Office: PCD 4135
Joe Vandello joined the faculty of the University of South Florida in 2002, after completing a 2-year postdoc at Princeton University. He received his Ph.D. in Social Psychology from the University of Illinois at Urbana-Champaign in 2000, and his B.S. in Psychology from the University of Iowa in 1994. He is a social psychologist with interests in gender, culture, aggression, prejudice, morality, and status.
In 2014, with his colleague Jennifer Bosson, Joe won the Researcher of the Year Award from the American Psychological Association, Division 51 (Society for the Psychological Study of Men & Masculinity), for their collaborative research on precarious manhood. In 2015, he won the University of South Florida’s Jerome Krivanek Distinguished Teacher Award for undergraduate teaching.
Manhood, work and family issues, cultural psychology, conflict and violence, race, social perceptions of disadvantaged groups, morality and moral judgments
I am a social and cultural psychologist interested in the interplay between individual, interpersonal, and cultural norms on human behavior.
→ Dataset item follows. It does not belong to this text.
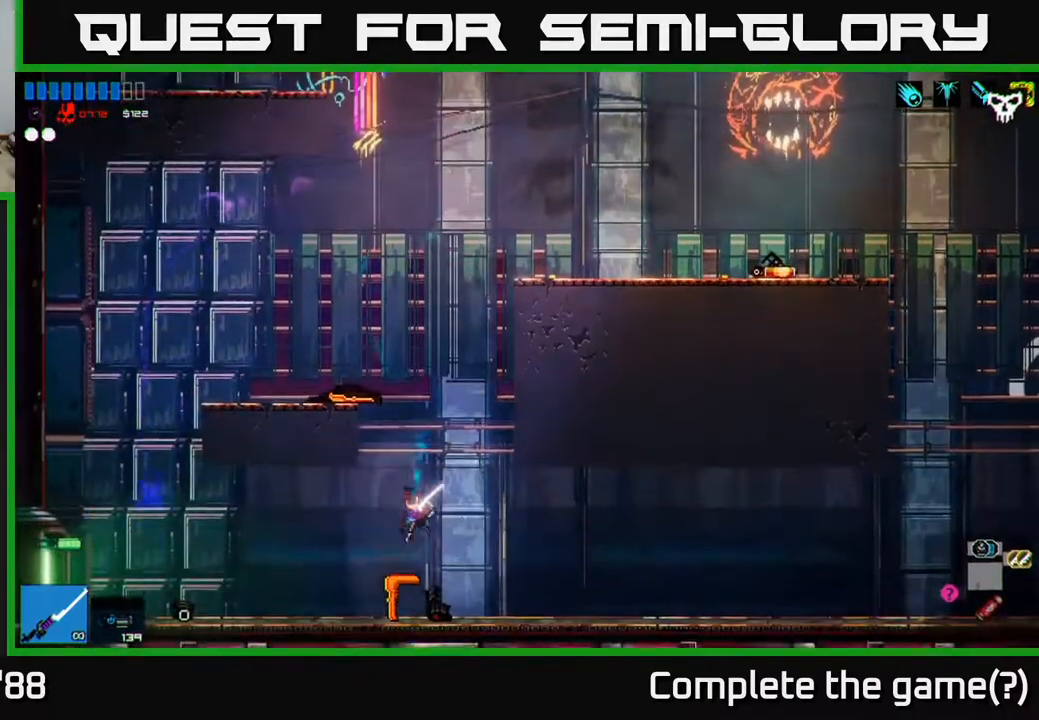
{"buttons": [], "left_stick": "left", "right_stick": "left", "events": [[100, "L1", "down"], [217, "L1", "up"]]}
Much of the research I have been doing lately looks at how people understand gender, and specifically manhood. My colleague Jennifer Bosson and I developed a theory of precarious manhood that seeks to understand how people see manhood as distinct from womanhood, and we look at the consequence of this thinking for understanding men’s aggression, risk-taking, health, relationships, and attitudes toward work and family.
A second research goal is to understand how people perceive groups and individuals who are relatively disadvantaged or who have low status. I have published several papers on why people root for underdogs, and I’m interested in how feeling disadvantaged shaped moral decisions and behaviors.
A third research goal is to understand how conflicting norms about diversity, color-blindness, and political correctness influence judgments and decisions in social contexts. This work demonstrates that people are often loathe to make uncomfortable decisions that might appear prejudiced, so they will take measures that provide psychological comfort.